25 Reference Accuracy

25.1 What it checks

The ref_accuracy module checks each cited reference against the metadata retrieved from CrossRef, to catch inaccurate references. Citation errors are common — a wrong year, a garbled title, a missing or extra author — and they make the cited work harder to find and the citation harder to verify.

For every reference that has a CrossRef match, the module compares the title (ignoring capitalisation) and the author last names against the retrieved record, and flags any mismatch.

Note

This module relies on the paper’s bib_match table, which holds reference metadata retrieved from CrossRef. It is populated when you convert a paper with crossref_lookup = TRUE, or you can add or refresh it at any time with add_bibmatch(). Building it makes live network calls, so you need an internet connection.

25.2 Running the module

paper <- demopaper()
mo <- module_run(paper, "ref_accuracy")
mo$traffic_light

#> [1] "yellow"

mo$summary_text

#> [1] "We checked 5 references in CrossRef and found entries for 3."

The table has one row per reference, with a set of *_mismatch flags and a no_match flag for references CrossRef could not find:

mo$table[, c("bib_id", "title.orig", "title_mismatch", "author_mismatch", "no_match")] |>
  knitr::kable()

bib_id	title.orig	title_mismatch	author_mismatch	no_match
1	The Origins of Sex Differences in Human Behavior: Evolved Dispositions Versus Social Roles	FALSE	FALSE	FALSE
2	Evil Genius? How Dishonesty Can Lead to Greater Creativity	TRUE	FALSE	FALSE
3	Equivalence Testing for Psychological Research	FALSE	TRUE	FALSE
0	NA	NA	NA	TRUE
4	NA	NA	NA	TRUE

25.3 Running on many papers

mo <- module_run(psychsci[1:10], "ref_accuracy")
mo$summary_table

25.4 Worked examples

The demo paper’s reference list contains two real mismatches worth looking at:

paper <- demopaper()
mo <- module_run(paper, "ref_accuracy")
mo$table |>
  dplyr::filter(title_mismatch | author_mismatch | doi_mismatch) |>
  _[, c("bib_id", "title.orig", "title.match")] |>
  knitr::kable()

bib_id	title.orig	title.match
2	Evil Genius? How Dishonesty Can Lead to Greater Creativity	Retracted: Evil Genius? How Dishonesty Can Lead to Greater Creativity
3	Equivalence Testing for Psychological Research	Equivalence Testing for Psychological Research: A Tutorial

The first (bib_id 2) is informative: the paper cites “Evil Genius? How Dishonesty Can Lead to Greater Creativity”, but the title CrossRef returns now begins with “Retracted:” — the article was retracted after this paper cited it.
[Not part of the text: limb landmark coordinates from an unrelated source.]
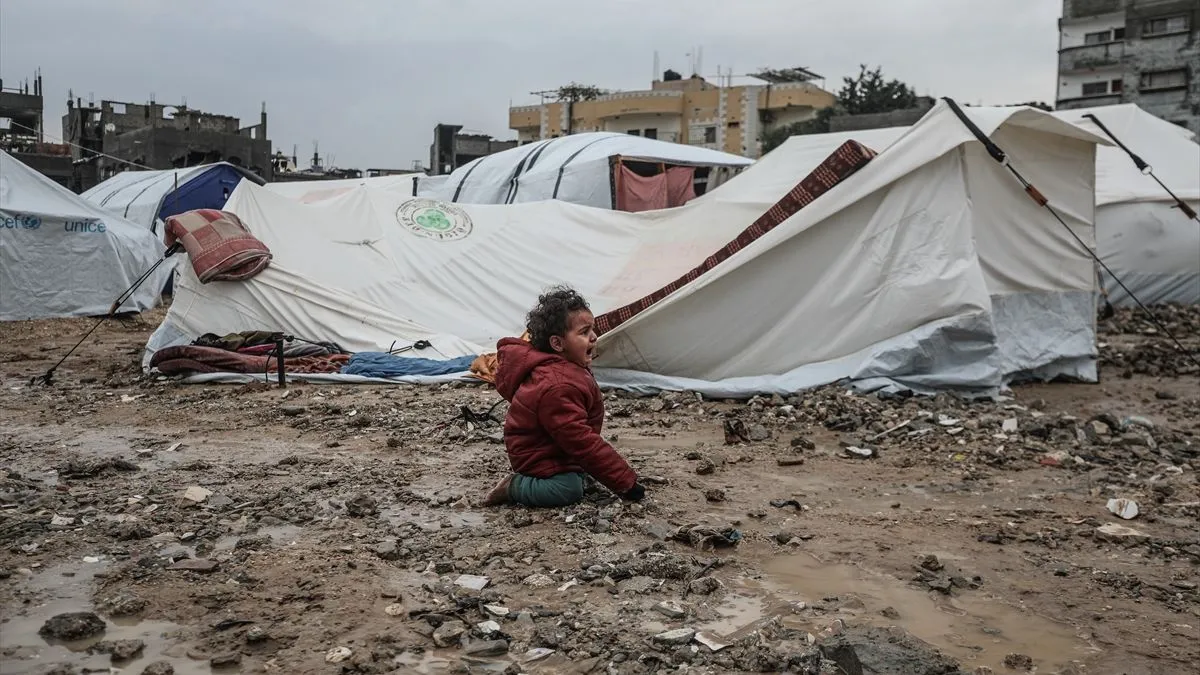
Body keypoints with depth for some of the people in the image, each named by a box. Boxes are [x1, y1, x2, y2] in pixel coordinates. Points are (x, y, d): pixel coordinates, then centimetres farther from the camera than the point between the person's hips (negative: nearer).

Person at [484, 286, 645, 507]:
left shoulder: (568, 366, 1)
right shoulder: (555, 388, -33)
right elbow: (582, 441, -32)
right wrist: (625, 481, -29)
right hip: (537, 458, -10)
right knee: (569, 489, -27)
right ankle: (514, 487, -10)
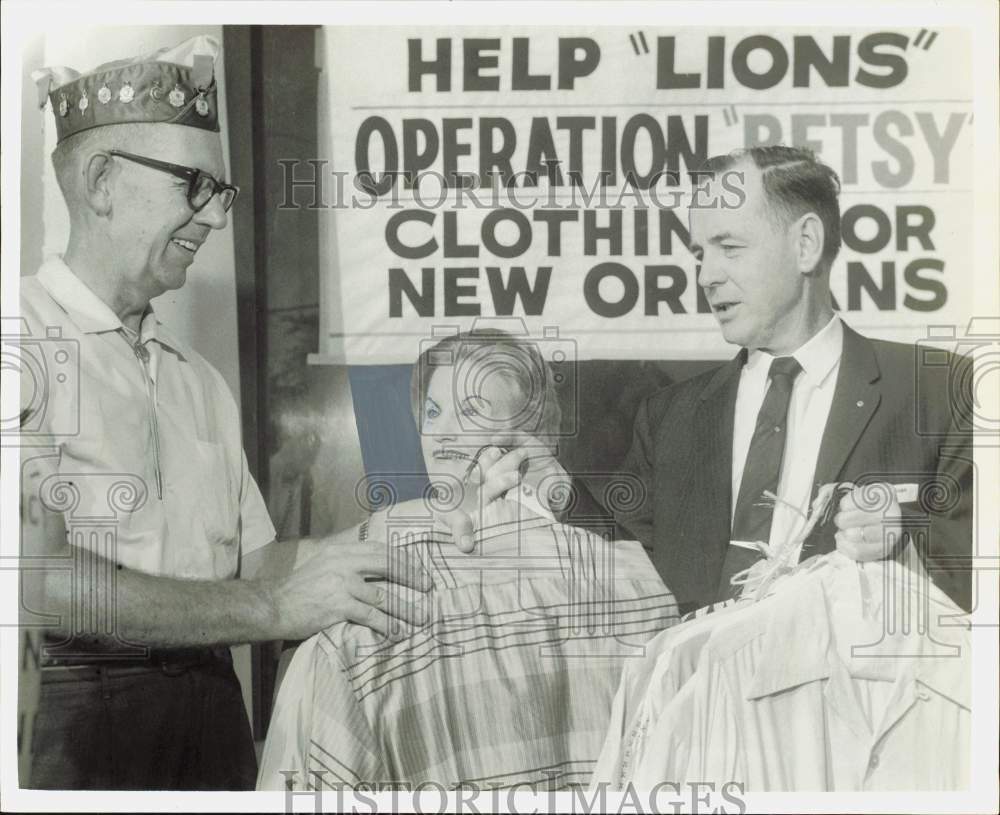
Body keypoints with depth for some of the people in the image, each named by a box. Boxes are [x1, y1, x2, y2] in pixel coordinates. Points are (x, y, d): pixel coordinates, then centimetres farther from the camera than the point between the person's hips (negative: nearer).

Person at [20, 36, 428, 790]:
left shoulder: (199, 380, 12)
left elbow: (251, 560, 10)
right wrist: (271, 607, -21)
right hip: (67, 723, -5)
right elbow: (39, 579, -20)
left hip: (211, 720, 6)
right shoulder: (29, 342, -9)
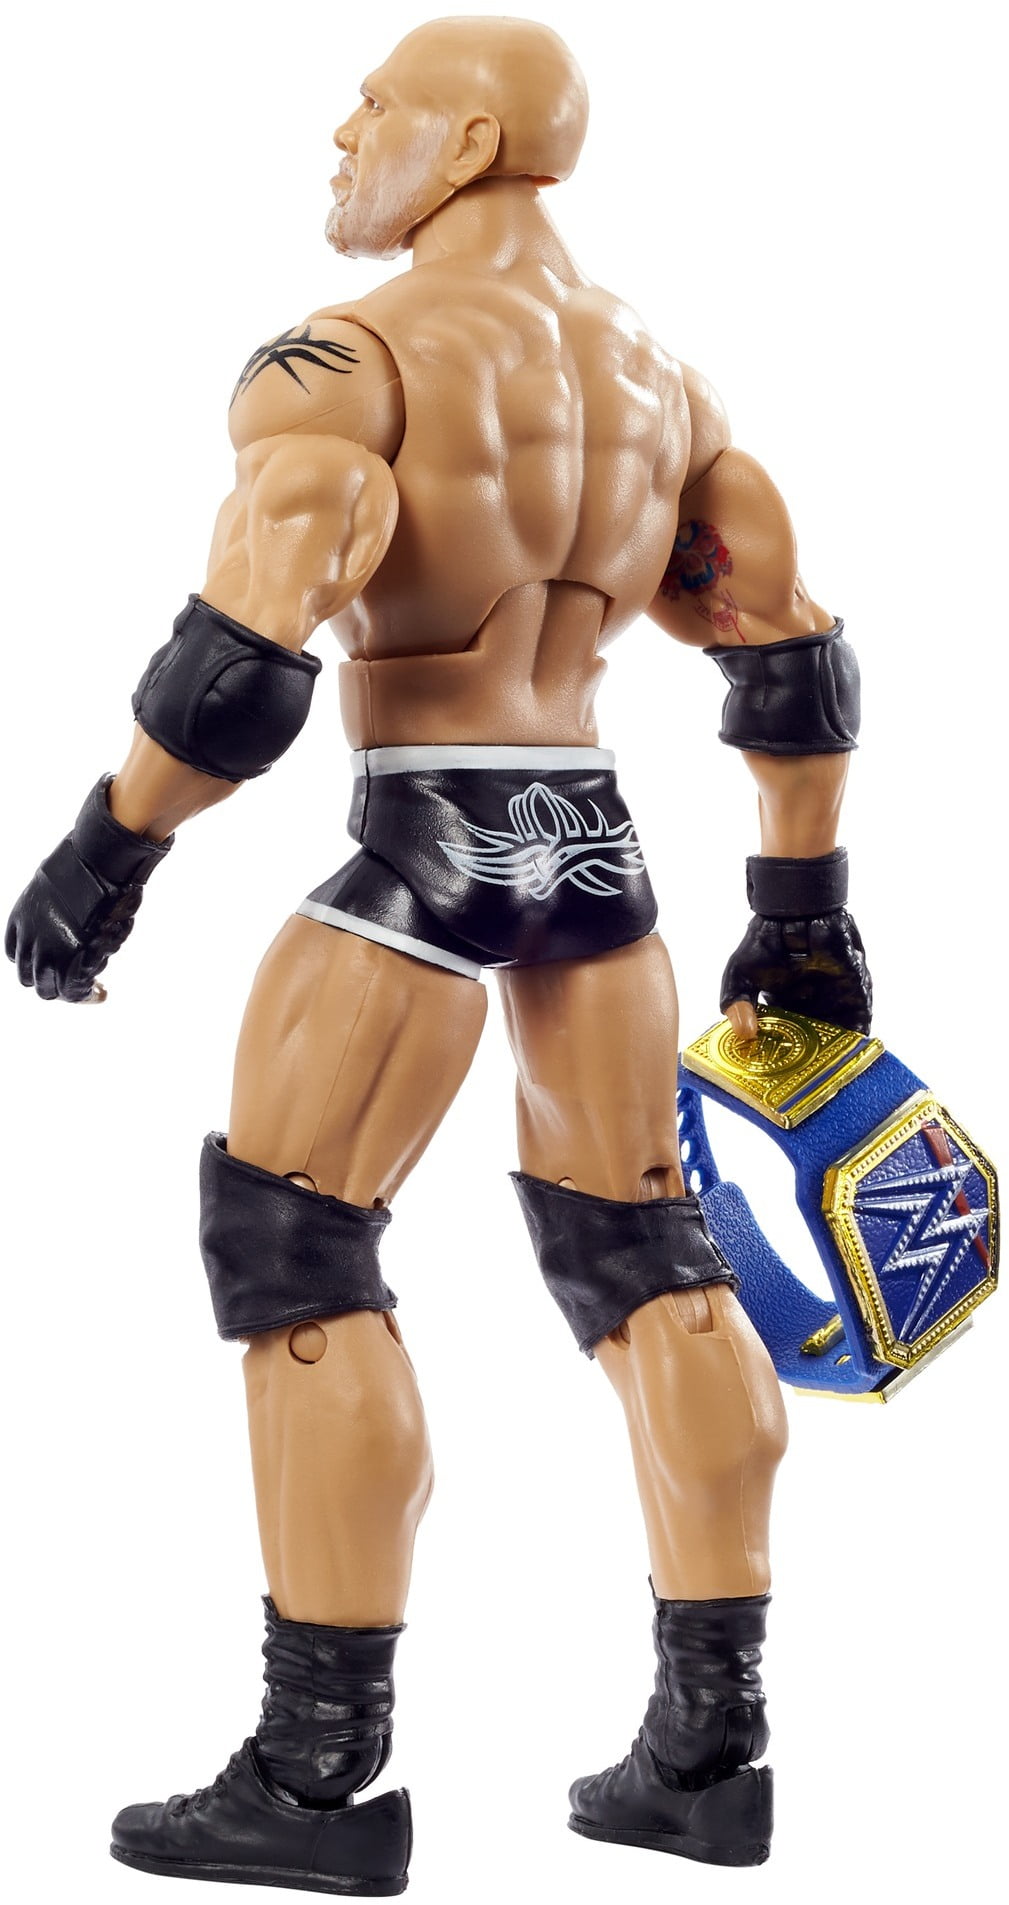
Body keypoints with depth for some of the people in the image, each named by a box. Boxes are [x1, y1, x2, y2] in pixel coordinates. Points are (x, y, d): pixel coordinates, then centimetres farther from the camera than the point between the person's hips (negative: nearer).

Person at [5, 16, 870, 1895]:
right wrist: (804, 903, 18)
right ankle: (710, 1750, 16)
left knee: (287, 1256, 0)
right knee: (637, 1252, 11)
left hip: (427, 852, -8)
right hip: (592, 844, 8)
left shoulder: (345, 365, -12)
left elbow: (239, 663, -23)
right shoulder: (649, 376, 12)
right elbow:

The mismatch is not a citation error at all; it is a signal the cited work has since been retracted (which the retraction module checks directly).

The second (bib_id 3) is a citation that is genuinely incomplete. The paper cites Lakens (2018) as “Equivalence Testing for Psychological Research” with no DOI and a single author, while CrossRef has the full title (“…: A Tutorial”), three authors, and a DOI:

mo$table |>
  dplyr::filter(bib_id == 3) |>
  _[, c("authors.orig", "doi.orig", "doi.match")] |>
  knitr::kable()

authors.orig	doi.orig	doi.match
Lakens, Daniël		10.1177/2515245918770963

A clear example also shows up in the psychsci corpus. In one article, a cited title differs by a single word — “…is made prior to basic-level distinctions…” in the reference list versus “…is made before basic-level…” in the published record:

psy <- module_run(psychsci[["0956797614522816"]], "ref_accuracy")
psy$table |>
  dplyr::filter(bib_id == 8) |>
  _[, c("title.orig", "title.match", "title_mismatch")] |>
  knitr::kable()

title.orig	title.match	title_mismatch
The natural/man-made distinction is made prior to basic-level distinctions in scene gist processing	The natural/man-made distinction is made before basic-level distinctions in scene gist processing	TRUE

This is the kind of small transcription slip — easy to make, hard to spot by eye — that the module surfaces automatically. (Differences in capitalisation and punctuation alone are ignored, so only substantive changes like this one are flagged.)

25.5 Interpreting the result

A flagged reference is a candidate problem, not a confirmed error. Mismatches can come from three sources: a real citation mistake in the paper, an imperfect parse of the reference out of the PDF, or an inaccuracy in CrossRef’s own record. The module makes the discrepancy visible so you can look at the original reference and decide which it is.

References with no_match = TRUE were not found in CrossRef at all — often because they lack a DOI, or are books, preprints, or grey literature CrossRef does not index. These are not errors; they simply could not be checked.

25.6 Options

ref_accuracy takes only the paper argument.

25.7 Notes

This is one of four reference-section checks. The reference summary module collects the results of all of them — accuracy, PubPeer, retraction, and replication — into a single per-reference table.